Breast cancer survivors go fly-fishing for solace, healing
MOSCOW, Vt. — Spaced out up and down a stretch of the Little River, more than a dozen women stand in the moving water in overall waders casting fly rods, some for the first time.
The women — all breast cancer survivors in different stages of treatment and recovery — are taking part in a free weekend fly-fishing retreat that offers them more than fishing. The event, held each spring by the nonprofit Casting for Recovery, covers the basics of fly-fishing while offering the women support, counseling, medical information and relaxation. Similar retreats are held throughout the country.

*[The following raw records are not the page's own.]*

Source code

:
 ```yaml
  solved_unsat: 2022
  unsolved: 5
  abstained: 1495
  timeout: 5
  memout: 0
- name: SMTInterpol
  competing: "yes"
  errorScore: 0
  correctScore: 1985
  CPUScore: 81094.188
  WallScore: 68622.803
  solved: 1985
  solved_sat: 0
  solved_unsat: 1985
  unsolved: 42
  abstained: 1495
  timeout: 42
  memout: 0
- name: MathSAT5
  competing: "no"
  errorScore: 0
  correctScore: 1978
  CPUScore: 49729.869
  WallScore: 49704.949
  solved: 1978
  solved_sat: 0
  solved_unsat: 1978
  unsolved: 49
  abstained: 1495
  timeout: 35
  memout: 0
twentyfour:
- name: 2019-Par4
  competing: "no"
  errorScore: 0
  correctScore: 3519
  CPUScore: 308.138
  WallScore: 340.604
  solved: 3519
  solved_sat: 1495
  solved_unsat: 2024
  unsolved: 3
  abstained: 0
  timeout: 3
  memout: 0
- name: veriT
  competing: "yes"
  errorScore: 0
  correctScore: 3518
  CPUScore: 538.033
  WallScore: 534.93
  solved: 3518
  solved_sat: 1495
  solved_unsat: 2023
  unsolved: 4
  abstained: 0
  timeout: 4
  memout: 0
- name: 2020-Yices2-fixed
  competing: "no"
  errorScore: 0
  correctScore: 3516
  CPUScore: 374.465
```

“It’s been amazing,” said Sue Cappucci, of Boscawen, New Hampshire, as she sat in a chair taking a break from fly-fishing last month.

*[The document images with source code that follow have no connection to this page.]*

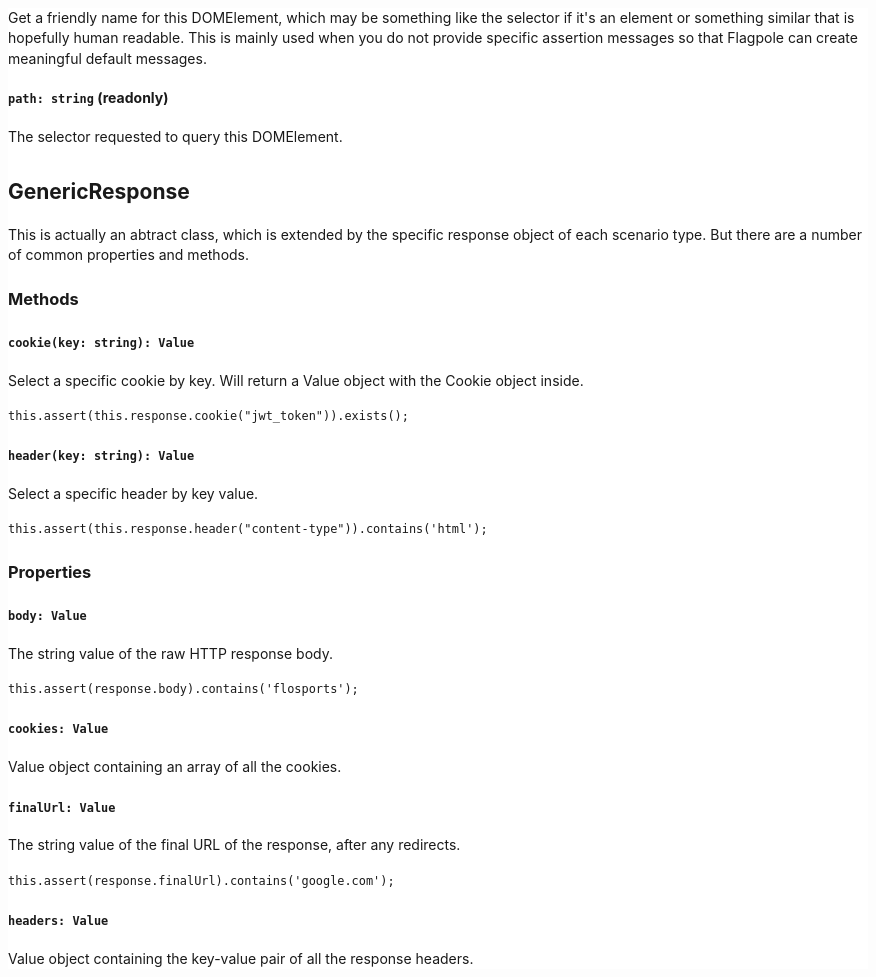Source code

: Get a friendly name for this DOMElement, which may be something like the selector if it's an element or something similar that is hopefully human readable. This is mainly used when you do not provide specific assertion messages so that Flagpole can create meaningful default messages.

#### `path: string` (readonly)

The selector requested to query this DOMElement.

## GenericResponse

This is actually an abtract class, which is extended by the specific response object of each scenario type. But there are a number of common properties and methods.

### Methods

#### `cookie(key: string): Value`

Select a specific cookie by key. Will return a Value object with the Cookie object inside.

```
this.assert(this.response.cookie("jwt_token")).exists();
```

#### `header(key: string): Value`

Select a specific header by key value.

```
this.assert(this.response.header("content-type")).contains('html');
```

### Properties

#### `body: Value` 

The string value of the raw HTTP response body.

```
this.assert(response.body).contains('flosports');
```

#### `cookies: Value` 

Value object containing an array of all the cookies.


#### `finalUrl: Value` 

The string value of the final URL of the response, after any redirects.

```
this.assert(response.finalUrl).contains('google.com');
```

#### `headers: Value` 

Value object containing the key-value pair of all the response headers.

“The fly-fishing is definitely a great part of it, but I think the whole package, you know, the meeting the women and just feeling the support,” she said. “I haven’t had a lot of support. It’s hard to find a good support group, so this has been a good weekend for me.”
The program was founded in Manchester, Vermont, in 1996 by a breast cancer surgeon and a female fly-fishing guide with the theory that the gentle motion of fly casting would be physically therapeutic for women who have had surgery or radiation.
Being in nature, on a river, in a beautiful setting with birds singing, also can be healing, said Sheila Reid, the program director for Casting for Recovery Vermont and New Hampshire.
The women can take part in a medical discussion with volunteer medical and psychological staff covering topics the women want to learn about. On Saturday evening, they can participate in a support group. Topics may be about fear of cancer recurring, pain, body image, relationships, sexuality and other struggles.
“They talk about their struggles and then they also talk about their joys in people that they’ve met, and where the path has taken them,” said Barb Lynch, a clinical psychologist who volunteers on the retreats.
Some participants too weak to stand for long periods can fish from chairs.
For Pam O’Neil, of East Dorset, Vermont, it was one of the most relaxing and peaceful weekends she’s had a long time, also one of the program’s goals.
“They covered everything that they could possibly cover as far as wellness and medical, as far as spirituality through fishing, and being able to relax,” she said.
Many of the volunteers are men whose wives, mothers, sisters or friends have had breast cancer, said Reid. Some of the women will open up to them and talk about things that they may not have talked about even with friends at home, she said.
“Every one of the experiences has stuck with me,” said Rhey Plumley, who has volunteered for four years and whose mother died of breast cancer. “I treasure those moments and it’s really nice that I can do that.”
As the women and volunteers dotted the Little River, word came over a walkie-talkie: One of the women had caught a small-mouthed bass up near the falls.
“Somebody caught a fish. Somebody caught a fish,” Reid said. “That’s fantastic.”